Warburg'un Bulguları,

olarak belirtildi. Entegre Beslenme Enstitüsü'yle bütüncül bir sağlık danışmanı olan yazar Ruthann Russo, "Çiğ Beslenme Yaşam Tarzı" nda, Alman fizyolog Otto Warburg'un eserini, alkalin diyet. Warburg, kanser hücrelerinin oksijen az ya da hiç olmadığı koşullarda başarılı olduğu keşfi ile 1931'de Nobel Ödülünü kazandı. Russo, asidik gıdaların oksijen bakımından son derece düşük olduğunu ve bu da asitliliğin önlenmesinin kanserli kişilerin öncelikli bir amacı olması gerektiğini veya kanser alma ihtimalini en aza indirmeyi amaçladığını gösteriyor.

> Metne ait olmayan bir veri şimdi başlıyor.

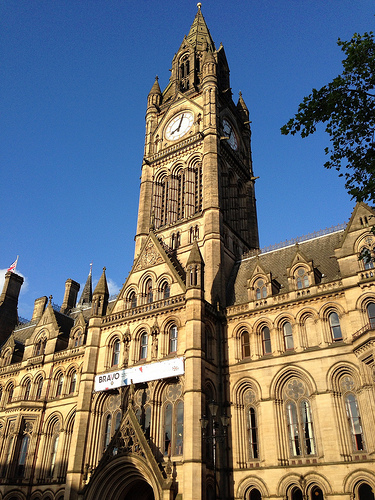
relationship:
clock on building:
[163, 109, 196, 143] [6, 31, 373, 499]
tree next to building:
[301, 71, 372, 158] [6, 31, 373, 499]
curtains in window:
[263, 363, 334, 458] [261, 359, 332, 472]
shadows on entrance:
[39, 459, 108, 490] [80, 409, 188, 494]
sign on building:
[85, 356, 197, 393] [6, 31, 373, 499]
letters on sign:
[88, 365, 133, 390] [72, 350, 200, 400]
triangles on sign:
[137, 365, 144, 371] [91, 354, 186, 392]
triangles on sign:
[120, 376, 129, 385] [91, 354, 186, 392]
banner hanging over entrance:
[89, 354, 187, 391] [80, 409, 179, 500]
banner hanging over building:
[94, 356, 185, 393] [71, 32, 229, 498]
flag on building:
[5, 246, 41, 279] [13, 89, 374, 468]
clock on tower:
[164, 109, 195, 142] [134, 2, 260, 258]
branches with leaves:
[288, 78, 357, 163] [288, 59, 373, 151]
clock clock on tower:
[164, 109, 195, 142] [132, 54, 268, 245]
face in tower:
[157, 104, 250, 156] [106, 78, 262, 270]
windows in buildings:
[3, 337, 370, 468] [7, 275, 360, 497]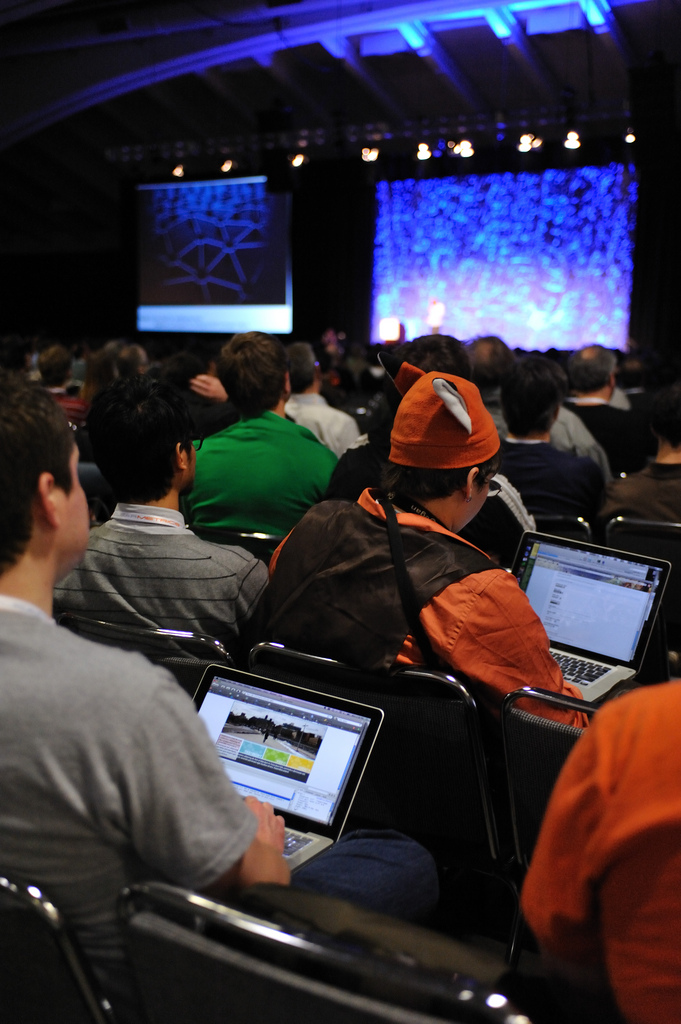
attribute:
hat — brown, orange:
[358, 354, 514, 487]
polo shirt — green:
[207, 419, 328, 544]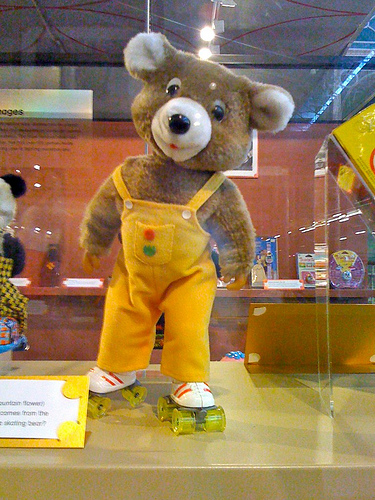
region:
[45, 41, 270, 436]
stuffed bear wearing roller skates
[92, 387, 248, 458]
roller skate wheels are yellow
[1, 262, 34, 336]
bear wearing checked outfit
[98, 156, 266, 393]
stuffed bear wearing yellow coveralls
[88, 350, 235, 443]
roller skates have two red stripes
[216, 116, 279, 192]
picture hanging on the wall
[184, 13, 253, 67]
ceiling light reflection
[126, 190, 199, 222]
white buttons on the coverall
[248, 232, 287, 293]
picture of Beauty and the Beast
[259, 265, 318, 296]
sign on the counter top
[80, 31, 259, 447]
bear is large and brown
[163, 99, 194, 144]
bear has black nose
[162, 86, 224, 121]
bear has large black eyes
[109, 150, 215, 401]
bear wears yellow overalls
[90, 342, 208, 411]
white shoes with orange stripe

Diyetin pH Dengesi Üzerindeki Etkileri

Boston'un Brigham ve Kadın Hastanesi'ndeki Dana-Farber Kanser Enstitüsü'nden kayıtlı bir diyetisyen olan Stephanie Vangsness, alkalin diyet destekçileri için bazı gerçekleri gözden kaçırmaktadır insan pH dengesi hakkında. Aetna'nın InteliHealth web sitesinin bir makalesinde Vangsness, insan vücudunun genel pH dengesinin sağlıklı ve normal aralıklarla 7.35 ve 7.45 arasında tutulmasını sağlamak için ayrıntılı kontrol ve denge sistemine sahip olduğuna dikkat çekiyor. 45. Bu sistem bunu yapar "Uzun süreli yüksek alkalin pH elde etmek ve sürdürmek neredeyse imkânsız. "Ayrıca, Vangsness'in, alkalin bir diyetle sıkı sıkıya bağlı kalması, dengeli bir diyetin sürdürülmesinde önemli olan fasulye ve bakliyat, süt ve yağlar ve yağlar dahil olmak üzere çeşitli gıda gruplarını hariç tutuyor veya keskin şekilde kısıtlıyor.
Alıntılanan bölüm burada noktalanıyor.